EXERCISE:
Transcribe each record precisely; images stay out.

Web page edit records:
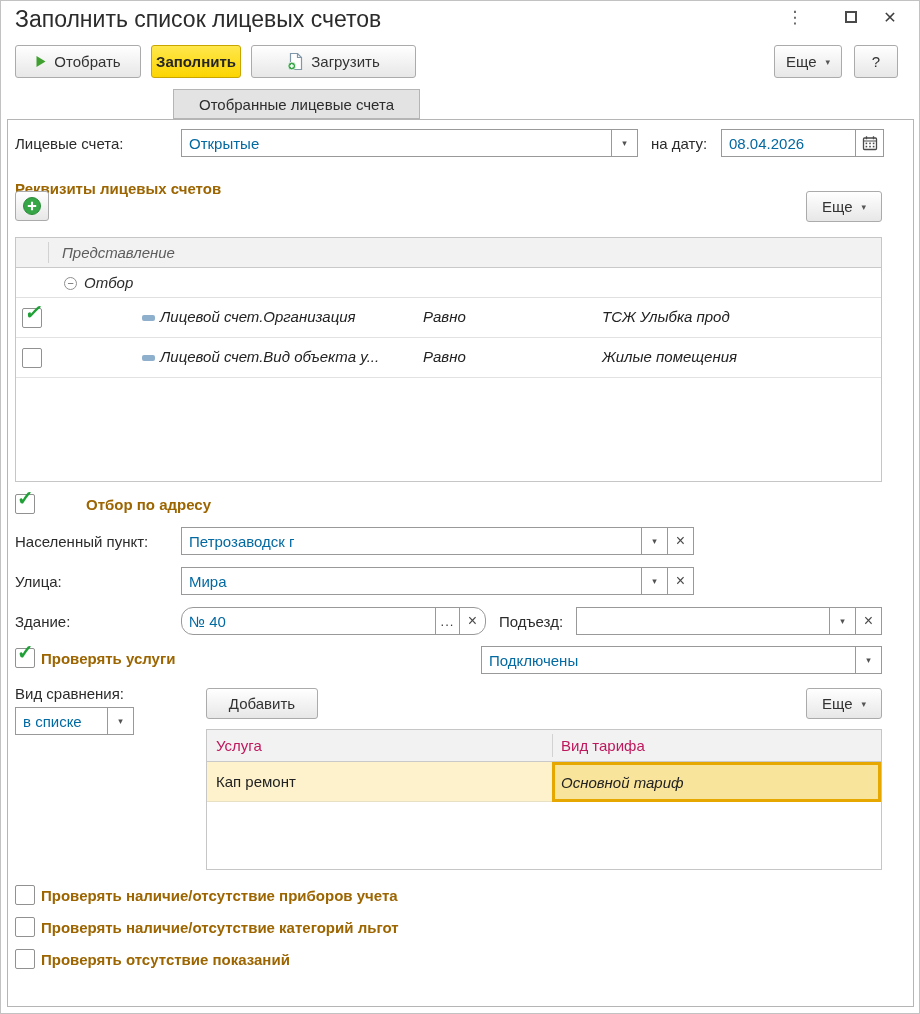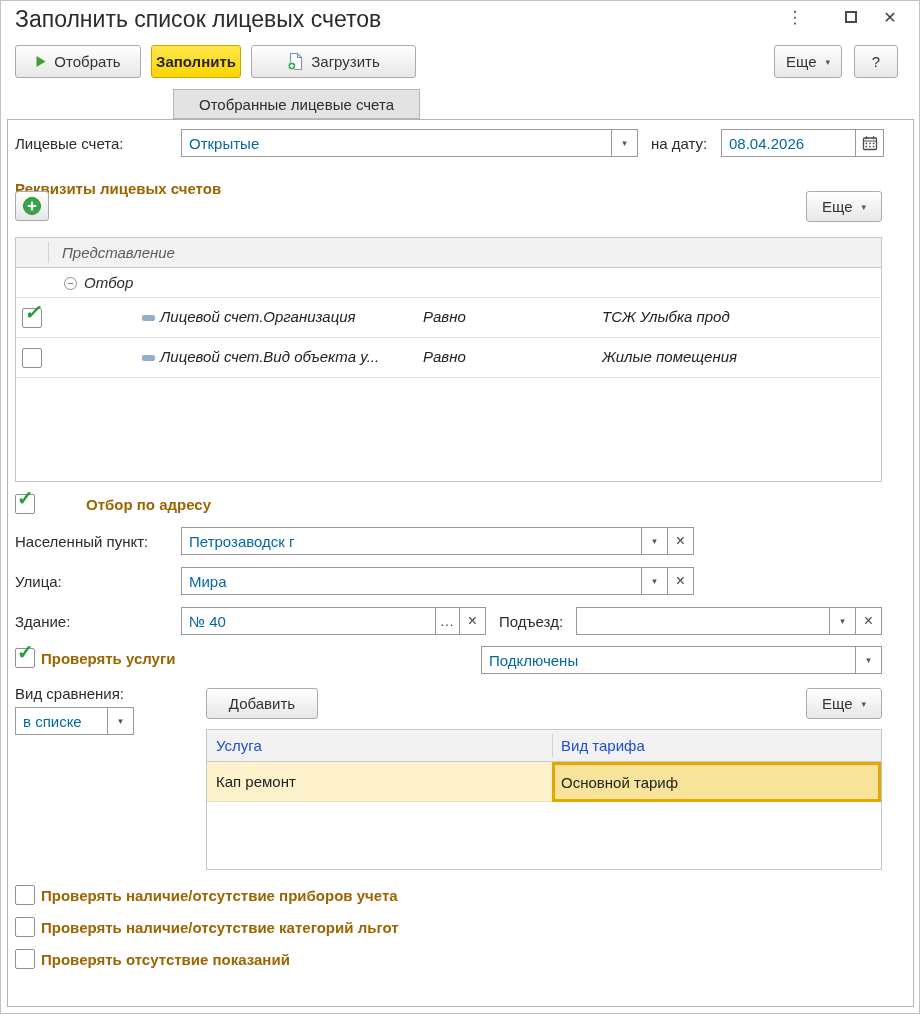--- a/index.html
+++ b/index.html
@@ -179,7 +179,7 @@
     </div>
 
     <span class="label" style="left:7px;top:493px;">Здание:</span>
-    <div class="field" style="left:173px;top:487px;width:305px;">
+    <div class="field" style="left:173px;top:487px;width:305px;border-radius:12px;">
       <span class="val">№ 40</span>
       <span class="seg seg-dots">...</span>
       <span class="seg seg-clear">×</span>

EXPECTED ANSWER:
--- a/index.html
+++ b/index.html
@@ -179,7 +179,7 @@
     </div>
 
     <span class="label" style="left:7px;top:493px;">Здание:</span>
-    <div class="field" style="left:173px;top:487px;width:305px;">
+    <div class="field" style="left:173px;top:487px;width:305px;border-radius:12px;">
       <span class="val">№ 40</span>
       <span class="seg seg-dots">...</span>
       <span class="seg seg-clear">×</span>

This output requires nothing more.